1/2 2003

Date: 2008-11-02 11:52:02 Created: null

Have just started reading (okay, about 1/3 of the required reading soon finished) through the next part of the course literature, a book on communication in organizations. Right now I'm in the part repeating different approaches to organizations and management that I last encountered during that old economy course. Funny how a new context increases the interest, isn't it? Anyway, I was just thinking that it's pretty interesting how the human relations approach have gained so much support, and feels so natural and reasonable, despite the foundation studies and theories failing to get any scientific evidence backing them up whatsoever. It's got to be the natural feeling of it, when you read about it it really makes sense without needing any studies at all. You just ask yourself under which conditions you'd like to work. It's probably not the machine perspective that fits best ...

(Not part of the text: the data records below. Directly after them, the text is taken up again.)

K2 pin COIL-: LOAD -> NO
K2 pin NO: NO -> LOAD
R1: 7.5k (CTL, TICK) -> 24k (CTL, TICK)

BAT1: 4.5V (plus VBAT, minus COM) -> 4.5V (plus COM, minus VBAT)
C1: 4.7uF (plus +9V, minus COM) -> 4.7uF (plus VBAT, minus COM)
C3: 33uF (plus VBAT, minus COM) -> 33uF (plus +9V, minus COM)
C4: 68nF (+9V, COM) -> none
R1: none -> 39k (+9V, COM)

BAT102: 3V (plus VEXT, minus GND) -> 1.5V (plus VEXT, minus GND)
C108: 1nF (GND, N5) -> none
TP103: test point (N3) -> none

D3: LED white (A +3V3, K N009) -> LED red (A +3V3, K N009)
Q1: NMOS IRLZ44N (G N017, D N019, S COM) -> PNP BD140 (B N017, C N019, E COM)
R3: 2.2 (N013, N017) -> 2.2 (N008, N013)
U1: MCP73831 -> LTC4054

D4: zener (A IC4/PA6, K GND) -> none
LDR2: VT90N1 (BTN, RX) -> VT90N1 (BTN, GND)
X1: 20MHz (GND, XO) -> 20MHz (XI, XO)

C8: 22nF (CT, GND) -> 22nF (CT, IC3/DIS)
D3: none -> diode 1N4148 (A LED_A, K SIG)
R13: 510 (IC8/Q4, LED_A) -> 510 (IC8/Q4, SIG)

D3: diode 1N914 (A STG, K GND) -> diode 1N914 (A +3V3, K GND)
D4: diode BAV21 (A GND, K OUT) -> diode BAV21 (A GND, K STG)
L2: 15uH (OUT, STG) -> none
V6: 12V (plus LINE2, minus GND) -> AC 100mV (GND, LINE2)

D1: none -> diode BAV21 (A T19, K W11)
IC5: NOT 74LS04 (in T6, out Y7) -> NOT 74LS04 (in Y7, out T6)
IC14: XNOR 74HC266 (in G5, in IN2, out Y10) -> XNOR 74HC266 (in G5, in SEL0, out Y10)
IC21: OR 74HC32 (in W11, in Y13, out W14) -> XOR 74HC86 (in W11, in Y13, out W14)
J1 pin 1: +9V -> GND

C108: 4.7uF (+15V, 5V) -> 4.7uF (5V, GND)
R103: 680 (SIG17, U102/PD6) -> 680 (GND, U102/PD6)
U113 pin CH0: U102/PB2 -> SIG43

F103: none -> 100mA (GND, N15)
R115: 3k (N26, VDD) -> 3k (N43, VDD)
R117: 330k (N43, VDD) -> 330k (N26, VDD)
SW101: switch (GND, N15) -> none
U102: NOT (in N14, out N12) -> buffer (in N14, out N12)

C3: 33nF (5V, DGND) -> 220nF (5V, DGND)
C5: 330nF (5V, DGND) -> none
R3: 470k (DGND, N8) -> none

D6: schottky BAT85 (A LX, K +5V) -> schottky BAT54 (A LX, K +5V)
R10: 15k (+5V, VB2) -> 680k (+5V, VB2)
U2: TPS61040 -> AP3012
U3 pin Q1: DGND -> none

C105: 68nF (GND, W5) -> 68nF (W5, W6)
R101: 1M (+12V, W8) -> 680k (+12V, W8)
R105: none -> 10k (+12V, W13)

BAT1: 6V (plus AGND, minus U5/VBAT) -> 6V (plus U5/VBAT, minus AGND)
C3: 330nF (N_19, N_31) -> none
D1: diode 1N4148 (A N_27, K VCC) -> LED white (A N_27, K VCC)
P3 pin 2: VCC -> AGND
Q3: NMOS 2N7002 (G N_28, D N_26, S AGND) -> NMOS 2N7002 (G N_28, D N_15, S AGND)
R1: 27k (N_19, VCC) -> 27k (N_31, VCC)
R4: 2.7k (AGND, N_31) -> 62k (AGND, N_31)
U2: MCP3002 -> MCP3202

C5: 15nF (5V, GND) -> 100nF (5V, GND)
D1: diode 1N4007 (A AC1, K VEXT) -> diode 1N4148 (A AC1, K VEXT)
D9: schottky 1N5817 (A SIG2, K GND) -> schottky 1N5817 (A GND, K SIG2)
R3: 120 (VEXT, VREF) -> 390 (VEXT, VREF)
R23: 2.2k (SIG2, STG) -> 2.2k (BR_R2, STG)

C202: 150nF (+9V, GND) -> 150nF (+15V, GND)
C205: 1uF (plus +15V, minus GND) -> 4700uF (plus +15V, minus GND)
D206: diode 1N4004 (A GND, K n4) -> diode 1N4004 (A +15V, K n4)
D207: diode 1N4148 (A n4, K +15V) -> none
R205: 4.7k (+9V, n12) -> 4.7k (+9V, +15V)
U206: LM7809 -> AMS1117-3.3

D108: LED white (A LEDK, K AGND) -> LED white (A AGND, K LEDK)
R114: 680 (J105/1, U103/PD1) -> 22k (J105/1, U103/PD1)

Still, no real support in other studies, and some quite devastating evidence against the Hawthorne studies too. But hey, what if the studies failing to find support somehow had the machine perspective? Does that still enable them to find support for the human relations?

I'm doing this writing in Opera 7, and the pages really get wide ... If someone happens to just drop by and knows the reason already, I'd love to get a line about it! My current theory is that it's got something to do with standards support and/or quirks rendering modes that Opera might do more standardized than Mozilla and IE. Perhaps it's connected to my DOCTYPE tags ...

I'll take a look at it today if I'm still conscious enough after work.